Last week when he questioned defendant Matthew Heimbach, head of the now-defunct neo-Nazi group Traditionalist Worker Party, he took it as an opportunity to riff with a like-minded individual about antisemitic memes, Nazi Germany, and more. “What’s your favorite Holocaust joke,” Cantwell asked Heimbach. There was a pause, and Heimbach laughed. Cantwell decided to withdraw the question. 

The fact that Cantwell and Spencer appear to have rather long leashes in court, and routinely seem to stray well beyond the facts of the case when questioning witnesses or delivering testimony without reprimand, isn’t unusual given that they’re representing themselves, explained Brian Levin, who heads the Center for the Study of Hate and Extremism at California State University, San Bernardino. Judges tend to give pro se defendants a bit more flexibility. 
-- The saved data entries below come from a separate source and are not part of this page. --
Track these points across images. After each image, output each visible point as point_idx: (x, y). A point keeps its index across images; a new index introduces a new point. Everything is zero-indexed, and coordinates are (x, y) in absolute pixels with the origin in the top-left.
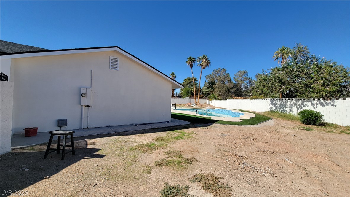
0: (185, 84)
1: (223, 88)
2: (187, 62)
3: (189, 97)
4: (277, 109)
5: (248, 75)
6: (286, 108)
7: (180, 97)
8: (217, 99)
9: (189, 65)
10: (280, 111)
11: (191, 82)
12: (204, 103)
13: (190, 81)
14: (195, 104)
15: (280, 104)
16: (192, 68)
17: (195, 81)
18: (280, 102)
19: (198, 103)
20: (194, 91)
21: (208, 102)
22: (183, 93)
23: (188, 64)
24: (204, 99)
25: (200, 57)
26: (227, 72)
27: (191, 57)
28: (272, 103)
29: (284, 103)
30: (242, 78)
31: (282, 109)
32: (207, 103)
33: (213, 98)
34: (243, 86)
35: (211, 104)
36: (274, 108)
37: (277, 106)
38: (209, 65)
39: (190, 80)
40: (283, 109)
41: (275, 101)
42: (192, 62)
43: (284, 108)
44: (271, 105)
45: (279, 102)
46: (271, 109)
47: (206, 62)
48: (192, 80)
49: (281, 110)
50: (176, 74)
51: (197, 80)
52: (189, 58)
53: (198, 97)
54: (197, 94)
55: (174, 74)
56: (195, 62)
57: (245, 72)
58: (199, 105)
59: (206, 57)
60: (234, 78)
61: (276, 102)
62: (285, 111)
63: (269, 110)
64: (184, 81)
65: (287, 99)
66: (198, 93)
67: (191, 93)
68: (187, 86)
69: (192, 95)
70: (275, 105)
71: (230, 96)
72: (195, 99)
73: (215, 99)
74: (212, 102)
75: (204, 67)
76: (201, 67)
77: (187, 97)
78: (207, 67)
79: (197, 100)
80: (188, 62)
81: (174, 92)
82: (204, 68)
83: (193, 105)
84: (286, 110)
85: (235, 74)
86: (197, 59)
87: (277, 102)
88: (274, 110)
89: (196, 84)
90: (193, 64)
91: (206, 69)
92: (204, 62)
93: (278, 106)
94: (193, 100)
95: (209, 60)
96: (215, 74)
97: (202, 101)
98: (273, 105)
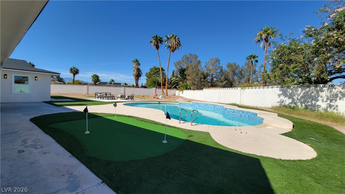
0: (151, 74)
1: (198, 75)
2: (151, 42)
3: (155, 88)
4: (295, 103)
5: (220, 64)
6: (317, 101)
7: (145, 87)
8: (188, 89)
9: (155, 46)
10: (302, 106)
11: (158, 72)
12: (172, 94)
13: (156, 71)
14: (162, 96)
15: (302, 95)
16: (158, 50)
17: (162, 70)
18: (302, 91)
19: (166, 95)
20: (161, 81)
21: (177, 92)
22: (148, 84)
23: (153, 44)
24: (172, 89)
25: (168, 36)
26: (198, 59)
27: (157, 36)
28: (285, 94)
29: (313, 92)
30: (214, 67)
31: (308, 102)
32: (177, 95)
33: (184, 88)
34: (214, 76)
35: (181, 95)
36: (288, 101)
37: (295, 98)
38: (180, 48)
39: (156, 69)
40: (309, 104)
41: (292, 90)
42: (158, 42)
43: (311, 101)
44: (282, 97)
45: (300, 92)
46: (283, 102)
47: (175, 42)
48: (159, 70)
49: (305, 105)
50: (140, 62)
51: (164, 70)
52: (154, 37)
53: (165, 88)
54: (164, 85)
55: (137, 61)
56: (163, 42)
57: (218, 61)
58: (167, 97)
59: (175, 37)
60: (205, 66)
61: (293, 92)
62: (314, 107)
63: (278, 104)
64: (150, 70)
65: (321, 85)
66: (165, 83)
67: (157, 84)
68: (153, 76)
69: (158, 85)
70: (291, 97)
71: (206, 85)
72: (162, 90)
73: (187, 89)
74: (182, 93)
75: (173, 49)
76: (169, 48)
77: (153, 88)
78: (177, 49)
79: (165, 91)
80: (154, 41)
81: (138, 82)
82: (173, 51)
83: (159, 97)
84: (318, 105)
85: (206, 62)
86: (165, 39)
87: (297, 91)
88: (288, 105)
89: (163, 74)
90: (159, 44)
91: (175, 52)
92: (173, 42)
93: (298, 99)
94: (159, 91)
95: (179, 41)
96: (185, 61)
97: (171, 92)
98: (286, 97)
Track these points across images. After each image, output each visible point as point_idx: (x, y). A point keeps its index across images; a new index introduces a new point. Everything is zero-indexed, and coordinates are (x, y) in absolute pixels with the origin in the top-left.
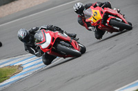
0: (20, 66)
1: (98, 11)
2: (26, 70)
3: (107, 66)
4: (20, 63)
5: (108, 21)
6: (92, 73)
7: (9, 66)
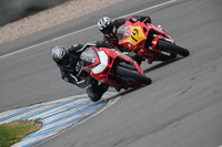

“While it may seem, and often is, that the defendants are using their appearances to platform bigotry and troll the court, they do so at their own legal risk,” said Levin. “Key to legal representation is client control, and while ideology is admissible in the case, an exposition of it in a particularly offensive way is going to leave a jury with a bad taste in their mouth as they attempt to digest a lot of information. No lawyer would advise them to discuss Holocaust jokes and other vile banter because it does nothing to help their defense.”

The trial is slated to last through November 19, though there’s some concern from both sides about their ability to make their cases and give the jury sufficient time to deliberate in such a short period.